No dark girls for the purpose; so blackface
However, they did not find dark-skinned girls for the purpose, it seemed. So what did they do? They presented some models with lighter skin tone. On live television, their faces were darkened and then the contestants were asked to make them look beautiful. According to reports, to make the task harder, the contestants were even asked to use one hand to beautify the dark women. "As a result, barely any of the participants were able to do a good job," writes a report published in Dawn; which must have helped them prove how difficult the task was.

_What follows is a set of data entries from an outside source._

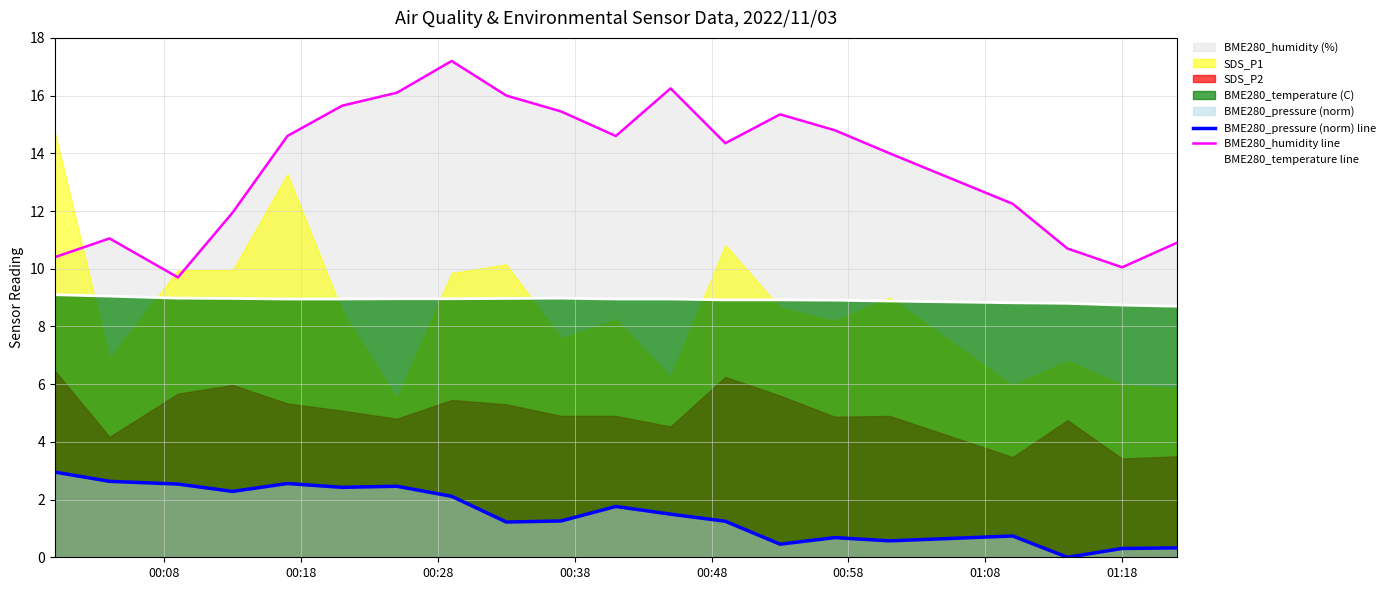

True or false: BME280_pressure (norm) line and BME280_humidity line cross at least once.

False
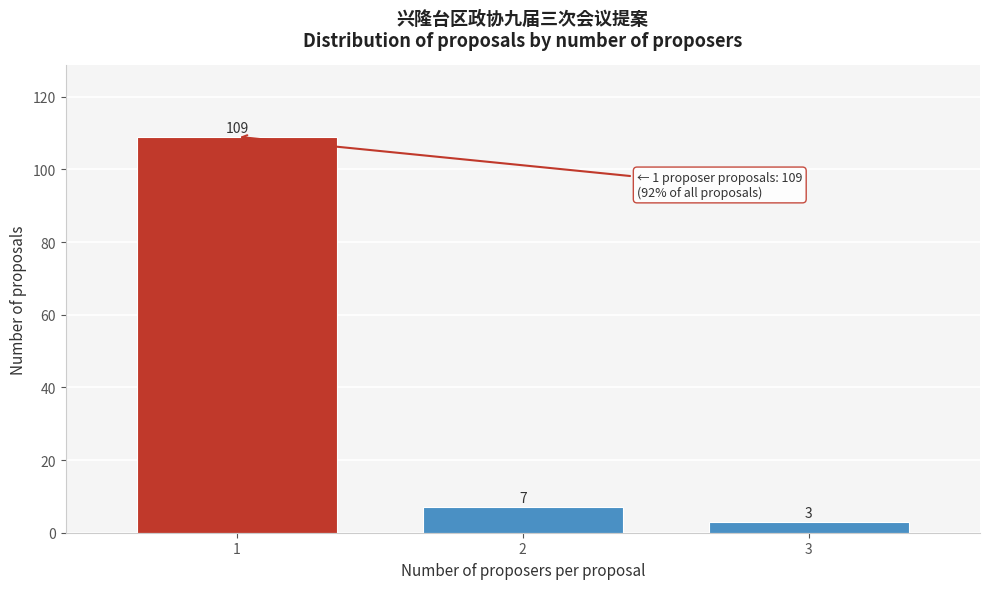

Reading left to right, what are all the values shown in this chart?

109	7	3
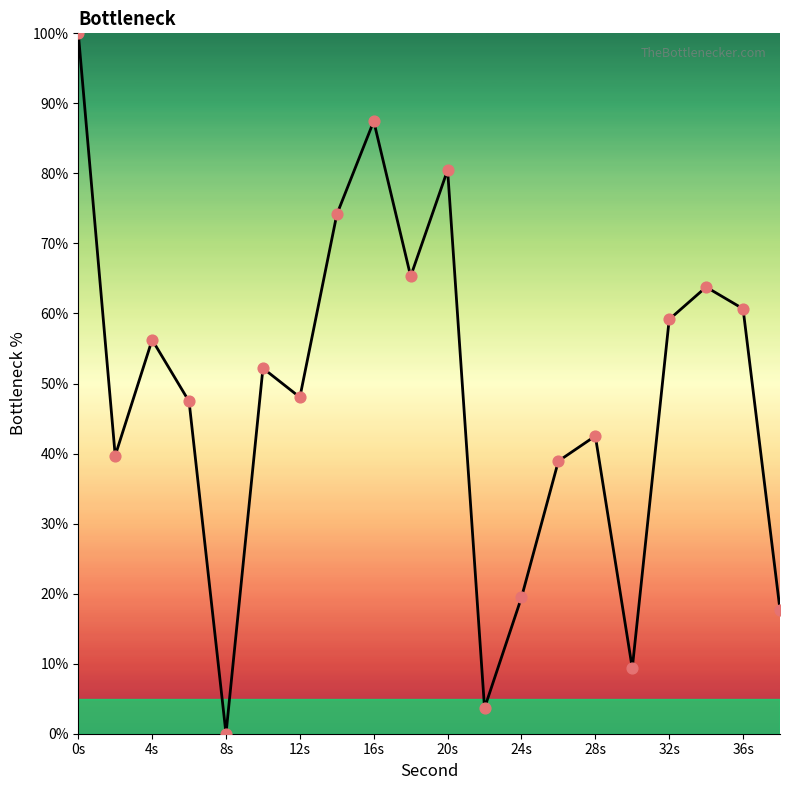

What is the maximum value shown in the chart?

100.0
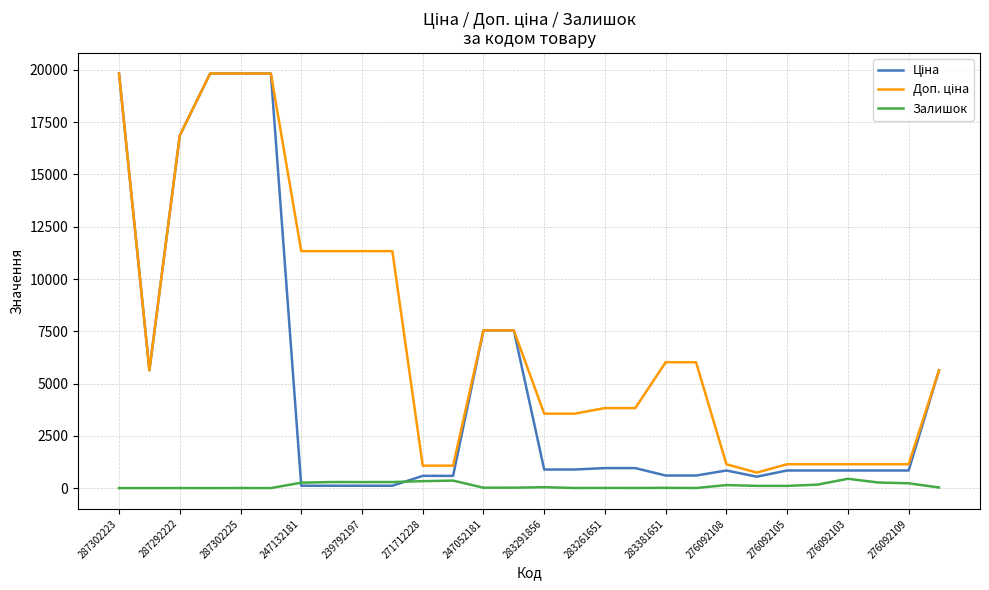

True or false: Доп. ціна and Ціна cross at least once.

False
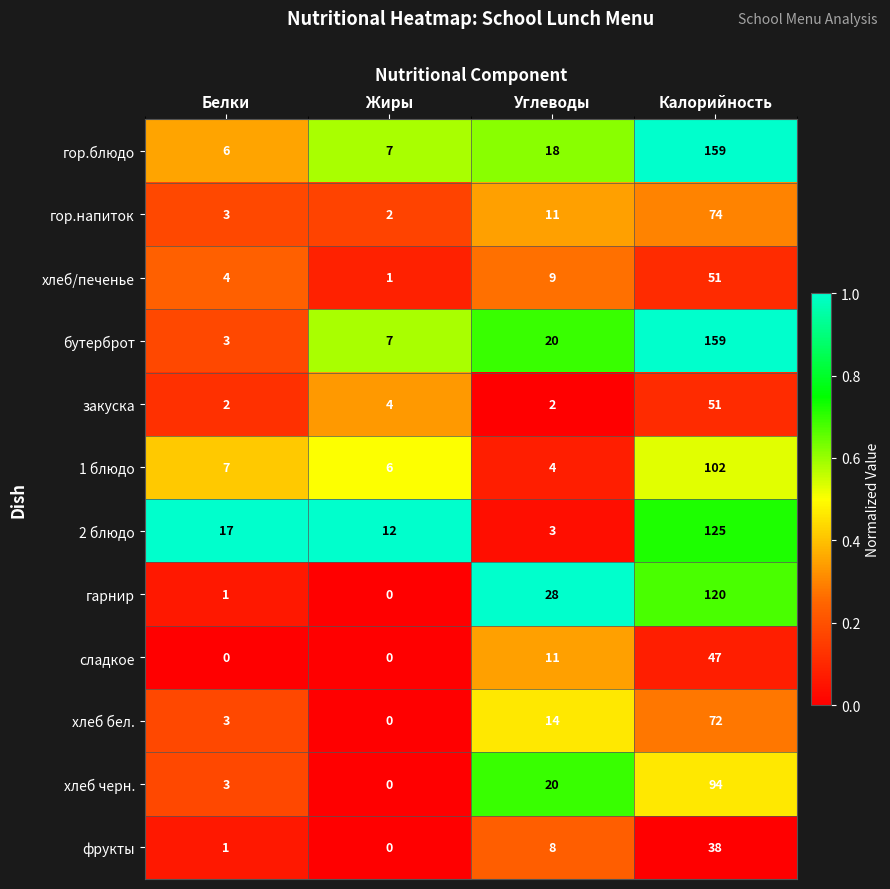

What is the difference between the maximum and minimum values in the хлеб/печенье series?

50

@SanamJungPK @Humtvnetwork Absolutely appalled with @JagoPakistan_ newest episode where fair skinned models were painted darker to prove that darker skin can too look beautiful with makeup. Was it too difficult to find models of darker skin?! pic.twitter.com/pYFEvUMWYG— Maimunah Khawaja (@may_khawaja) March 15, 2018
Blackface is a make-up form for theatrical use by non-black performers. In medieval Europe, it was often used for entertainment. But later it got intertwined with racial stereotypes and was brought to an end in the US with the Civil Rights Movement. Showing little regard for the struggle against racism and misogyny, the show went on painting models dark.
Racist words too
While the live action of the show was enough to draw flak for its insensitivity and labelling beauty as complexion-deep, there was no dearth of insensitivity on the part of the mentors. "I've done the makeover of so many brides, but I've never had such a bride, like a habshan, ever. But you are being presented with this challenge,” mentor Amber said, as reported. Terms like “Habshi” or “Habshan” (a slang to describe a woman of African origin), “makrani” and “negro” were used during the episode. On occasions, “negro” was used to refer to the shade of a make-up range.
Found this episode of #JagoPakistanJago utterly offensive! MUA's were set a task to show darker complexion can also look pretty. The racist word negro was used repeatedly. They hired fair girls instead of naturally darker complexion models. Why do we measure beauty by skin tone?! pic.twitter.com/FhyMD2MGtw— M E R E E N (@MehreenTweets) March 15, 2018
From what I gather, this was a makeup challenge which raises the question whether making dusky women look attractive is a challenge? We fail to see beauty in anything that does not fit the standards set by our colonists. This is blackface& it is wrong. Hum TV owes an apology. pic.twitter.com/Qfvb1ODx3v— qirat (@brownbasic) March 14, 2018
Were they trying to show dark skin can look beautiful too?
The show left its viewers confused about its intention. Was it a mockery of dusky women? Or, was the show trying to prove that dark skin, too, can look beautiful? In both cases, it deserved the backlash it received.